Authenthieke huiskamersfeer
Deze specifieke sfeer is vooral te vinden in de ongekend populaire uitgaansgelegenheden gevestigd in vervallen industriële panden, in districten die ‘hip’ en ‘creatief’ worden genoemd. Iedere stad van omvang heeft wel zo’n district. In Amsterdam is het havengebied rondom het IJ bijzonder populair, in het oosten van Londen heeft men Shoreditch en in Berlijn bezoekt men Prenzlauerberg. Je bestelt er, vanuit een ongemakkelijk zittende retro stoel, een kop ‘slow brewed’ koffie of gaat een beetje ‘hangen’ met vrienden op een oude doorgezakte bank. Vooral twintigplussers lijken massaal de weg te hebben gevonden naar panden die een aantal jaren geleden nog werden omschreven als ‘vergane glorie’. Op het oog lijkt het alsof ze zijn ingericht met een bij elkaar geraapt zooitje meubels, net geleverd door de kringloop. Maar wie nog eens goed kijkt ziet dat het een bijzonder zorgvuldig bij elkaar geraapt zooitje is.

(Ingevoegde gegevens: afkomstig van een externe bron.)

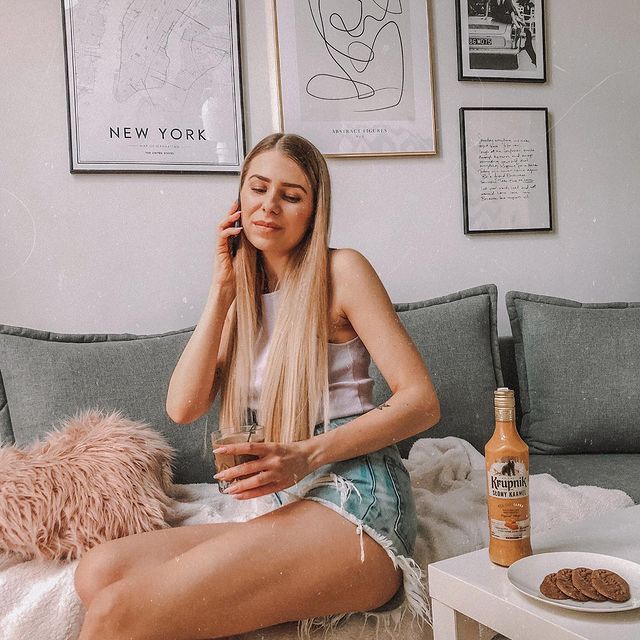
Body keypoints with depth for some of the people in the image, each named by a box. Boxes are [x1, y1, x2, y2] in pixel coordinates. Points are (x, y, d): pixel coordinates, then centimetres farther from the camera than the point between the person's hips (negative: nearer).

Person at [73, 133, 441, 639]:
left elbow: (422, 401, -8)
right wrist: (222, 290, 1)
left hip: (355, 501, -6)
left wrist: (306, 456, -20)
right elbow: (183, 407, 3)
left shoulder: (341, 270, -2)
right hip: (292, 511, 7)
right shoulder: (243, 296, 16)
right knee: (99, 570, -12)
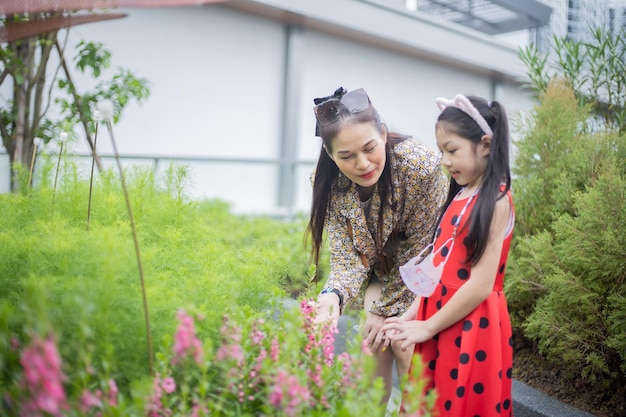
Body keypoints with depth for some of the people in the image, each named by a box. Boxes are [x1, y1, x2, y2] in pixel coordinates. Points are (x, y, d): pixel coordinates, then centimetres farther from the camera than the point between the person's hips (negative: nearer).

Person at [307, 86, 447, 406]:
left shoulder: (421, 165, -34)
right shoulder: (328, 182, -22)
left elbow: (420, 250, -23)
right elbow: (348, 257, -20)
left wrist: (387, 308, -16)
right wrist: (333, 295, -41)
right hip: (380, 267, 3)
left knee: (405, 348, -9)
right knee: (374, 343, -4)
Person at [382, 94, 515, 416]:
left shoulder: (495, 201, -13)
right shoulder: (458, 198, 11)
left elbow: (481, 285, -18)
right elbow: (441, 268, 11)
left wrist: (427, 327, -12)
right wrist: (412, 315, 1)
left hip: (471, 332, -7)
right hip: (438, 327, 7)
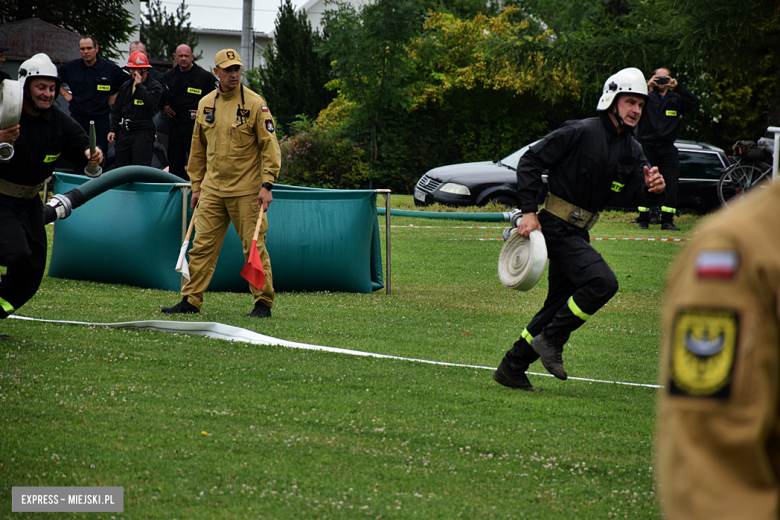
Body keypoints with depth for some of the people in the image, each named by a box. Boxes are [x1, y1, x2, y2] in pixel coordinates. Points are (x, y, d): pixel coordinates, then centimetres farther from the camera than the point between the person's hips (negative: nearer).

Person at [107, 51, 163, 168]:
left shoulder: (155, 86, -2)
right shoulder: (126, 87, 15)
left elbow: (151, 102, -23)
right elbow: (117, 110, 18)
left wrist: (139, 85, -14)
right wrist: (113, 130, 11)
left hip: (142, 133, -6)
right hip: (124, 132, 6)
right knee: (119, 166, 8)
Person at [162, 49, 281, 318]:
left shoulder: (255, 104, -5)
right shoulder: (205, 105, 10)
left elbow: (270, 147, -6)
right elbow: (198, 149, 19)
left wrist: (266, 185, -14)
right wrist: (197, 186, 16)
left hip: (246, 192, -4)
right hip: (212, 190, 4)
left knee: (254, 247, -3)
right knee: (202, 245, 3)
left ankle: (263, 303, 5)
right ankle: (191, 299, 8)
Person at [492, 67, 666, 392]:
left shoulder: (631, 151, 8)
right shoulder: (581, 132, -13)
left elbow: (641, 194, 0)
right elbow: (530, 162, -11)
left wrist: (654, 188, -25)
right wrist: (529, 212, -17)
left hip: (577, 232, 9)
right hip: (556, 227, -9)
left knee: (561, 304, 12)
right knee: (602, 282, -23)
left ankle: (511, 368, 20)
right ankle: (550, 339, -10)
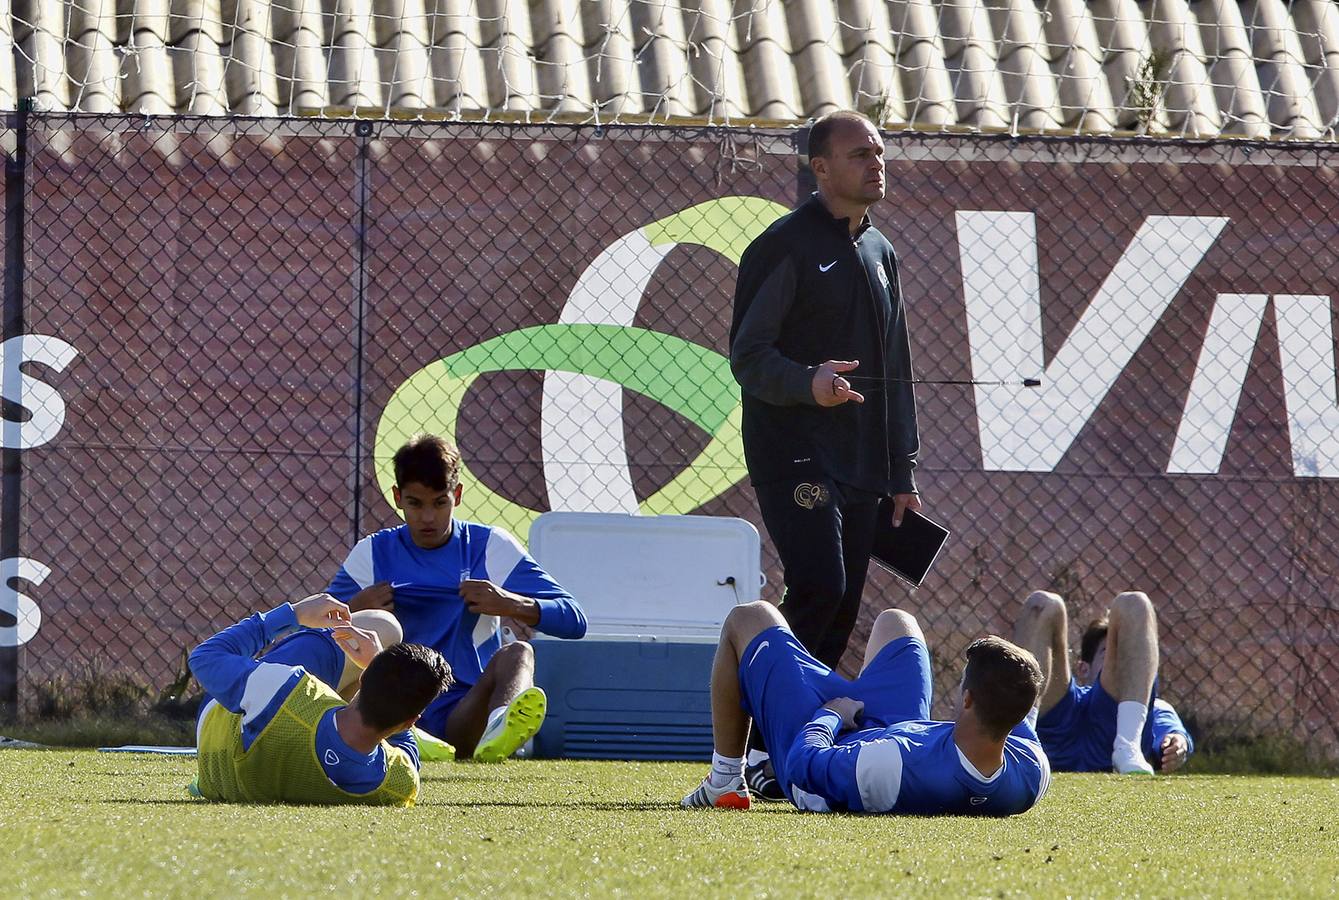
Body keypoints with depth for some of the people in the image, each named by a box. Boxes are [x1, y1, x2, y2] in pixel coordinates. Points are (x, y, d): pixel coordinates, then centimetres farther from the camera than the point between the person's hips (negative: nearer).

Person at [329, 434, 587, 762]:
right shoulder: (373, 554, 12)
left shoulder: (491, 547, 8)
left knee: (516, 653, -30)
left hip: (466, 716, -1)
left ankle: (498, 731, -66)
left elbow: (574, 621, 3)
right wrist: (353, 610, -8)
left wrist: (510, 604, -15)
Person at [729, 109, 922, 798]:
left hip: (860, 468, 8)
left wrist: (901, 472, 18)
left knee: (841, 612, 3)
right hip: (793, 452, -7)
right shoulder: (784, 247, -5)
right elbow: (746, 356, -10)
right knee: (819, 590, -21)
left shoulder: (879, 253, 19)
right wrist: (808, 383, -30)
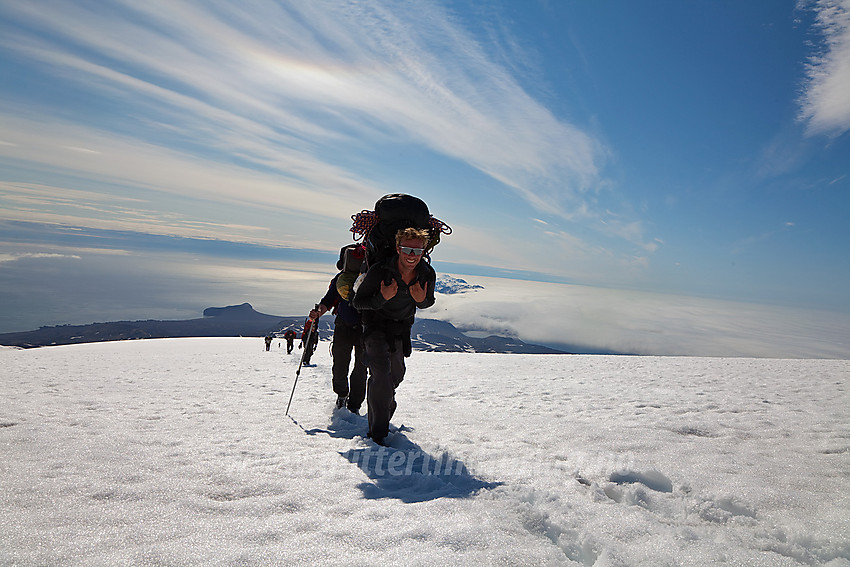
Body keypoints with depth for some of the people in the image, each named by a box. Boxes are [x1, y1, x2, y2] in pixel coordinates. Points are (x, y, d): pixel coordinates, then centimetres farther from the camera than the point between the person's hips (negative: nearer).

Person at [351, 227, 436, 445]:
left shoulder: (427, 275, -16)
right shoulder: (379, 271, -28)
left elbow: (427, 303, 2)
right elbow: (357, 302, -19)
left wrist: (422, 300, -22)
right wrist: (382, 298, -37)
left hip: (402, 329, 5)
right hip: (376, 325, -5)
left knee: (396, 374, 18)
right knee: (381, 374, -20)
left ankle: (386, 406, 51)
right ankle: (378, 432, -9)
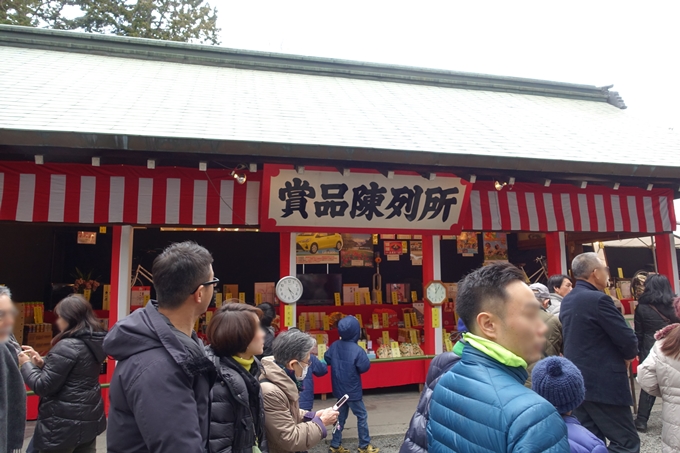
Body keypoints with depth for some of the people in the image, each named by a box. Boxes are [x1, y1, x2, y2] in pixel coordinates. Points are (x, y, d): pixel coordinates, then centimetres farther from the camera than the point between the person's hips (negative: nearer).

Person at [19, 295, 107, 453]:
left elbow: (43, 386, -17)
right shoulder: (93, 343, 5)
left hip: (64, 426, -8)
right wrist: (42, 362, 7)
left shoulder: (68, 346, -21)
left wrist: (26, 363, -2)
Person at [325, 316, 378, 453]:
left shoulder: (334, 346, -6)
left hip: (339, 389, 6)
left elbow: (327, 360, 8)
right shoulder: (357, 350, -24)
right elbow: (365, 367, -16)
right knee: (362, 416, 10)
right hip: (352, 391, -6)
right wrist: (365, 358, 3)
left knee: (341, 417, 18)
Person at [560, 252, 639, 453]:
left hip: (576, 381, 8)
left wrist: (615, 356, 14)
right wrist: (627, 356, 7)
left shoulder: (566, 301, 9)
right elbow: (628, 340, -15)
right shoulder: (598, 299, -17)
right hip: (603, 383, -8)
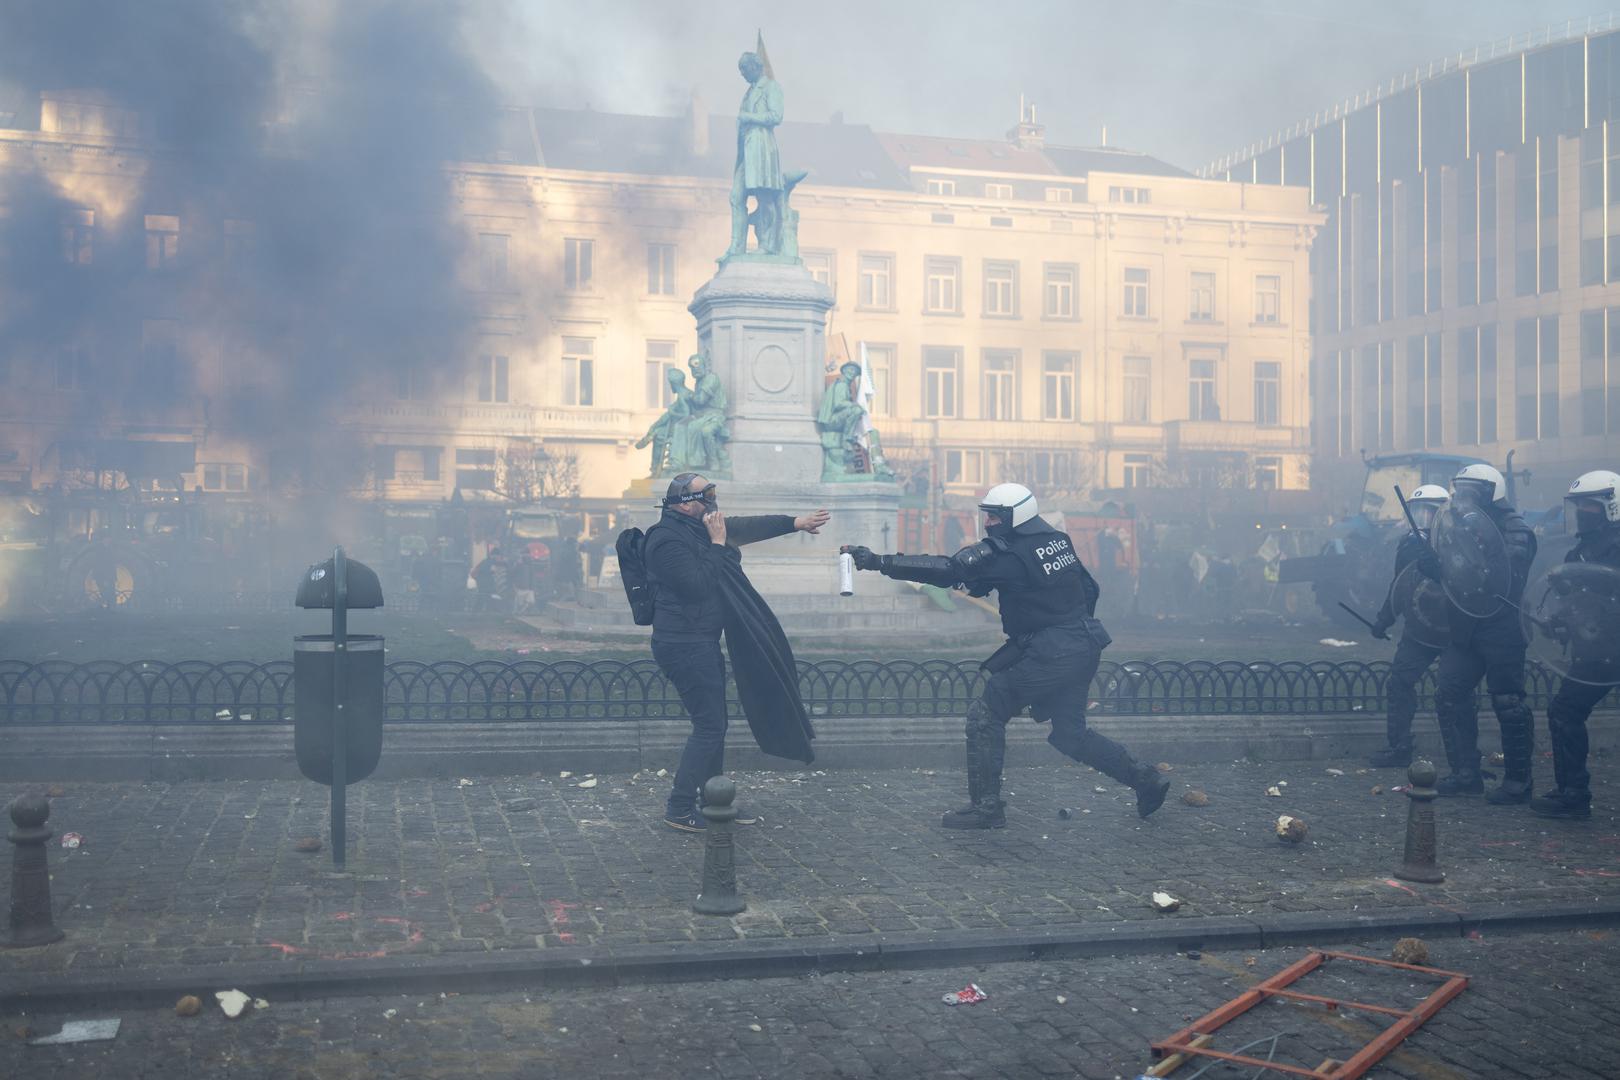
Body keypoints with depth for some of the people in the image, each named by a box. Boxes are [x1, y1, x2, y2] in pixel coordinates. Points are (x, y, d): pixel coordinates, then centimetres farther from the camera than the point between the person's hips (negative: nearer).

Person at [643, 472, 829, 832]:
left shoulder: (697, 528, 11)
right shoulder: (668, 539, -18)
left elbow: (745, 528, 17)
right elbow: (698, 586, -24)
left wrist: (795, 522, 15)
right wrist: (717, 544, -18)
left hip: (702, 643, 10)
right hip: (684, 644, -10)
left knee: (714, 724, 15)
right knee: (710, 726, -8)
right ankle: (679, 808, -1)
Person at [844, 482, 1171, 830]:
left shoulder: (1006, 553, -15)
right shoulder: (1057, 539, 10)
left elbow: (945, 570, -21)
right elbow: (1089, 589, 17)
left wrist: (878, 562, -21)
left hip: (1048, 654, -9)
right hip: (1085, 650, 9)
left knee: (985, 715, -1)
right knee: (1069, 732, 21)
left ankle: (986, 806, 0)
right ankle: (1146, 781, 23)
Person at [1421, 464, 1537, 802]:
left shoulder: (1515, 532, -10)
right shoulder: (1464, 527, 12)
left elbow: (1508, 579, -23)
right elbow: (1452, 575, 12)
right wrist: (1432, 565, -11)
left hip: (1501, 631, -8)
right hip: (1465, 631, 8)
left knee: (1509, 704, -4)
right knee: (1450, 697, 6)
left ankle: (1518, 781, 5)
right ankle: (1465, 773, 15)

Edel Amsterdam en café Roest
Edel Amsterdam is een kroeg die goed past binnen deze beweging. Begin oktober heeft men de bar een nieuw uiterlijk gegeven en viert spontaniteit hoogtij. Maar ook bij café Roest in Amsterdam, volgens de eigenaren een creatieve stadsoase, is een sfeer gecreëerd die vooral “doe alsof je thuis bent” uitstraalt. Deze sfeer wordt niet alleen door het interieur gecreëerd, ook het personeel doet een duit in het zakje. Een casual geklede jongen spreekt een klant aan; het lijkt alsof oude vrienden elkaar na jaren weer hebben gevonden. Een sfeer waar alles kan, niets moet en persoonlijk contact een doel op zich lijkt te zijn. De etiquette uit de horeca is overboord gegooid en spontaniteit viert hoogtij. Het succes van deze hippe uitgaansgelegenheden onderstreept opnieuw dat de jonge generatie meer dan ooit kiest voor een ‘beleving’, voor een ‘gevoel’.
Klaar met de regelzucht
Kiezen voor een beleving waarbij het spontane leven wordt omarmd. Het lijkt alsof twintigplussers zich steeds vaker af willen zetten tegen het bestaande. Even weg van de bestaande strikte patronen in een wereld vol met negatief nieuws. Een crisis die maar niet ten einde lijkt te komen. Wellicht is deze doelgroep soms gewoon even op zoek naar het ongecompliceerde en het kleinschalige van vroeger. Om te ontsnappen aan de negatieve wereld. Gewoon even een gevoel van vrijheid, al dan niet geregisseerd. Wellicht verklaart dit het ongekende succes van merken als BrewDog en Vedett. Brouwerij Grolsch omarmt deze trend en lijkt het momentum mee te hebben met de introductie van haar nieuwe merk Kornuit. De jonge brouwers van Grolsch sluiten zich aan bij de ‘verberlijnisering’ van onze horeca-omgeving.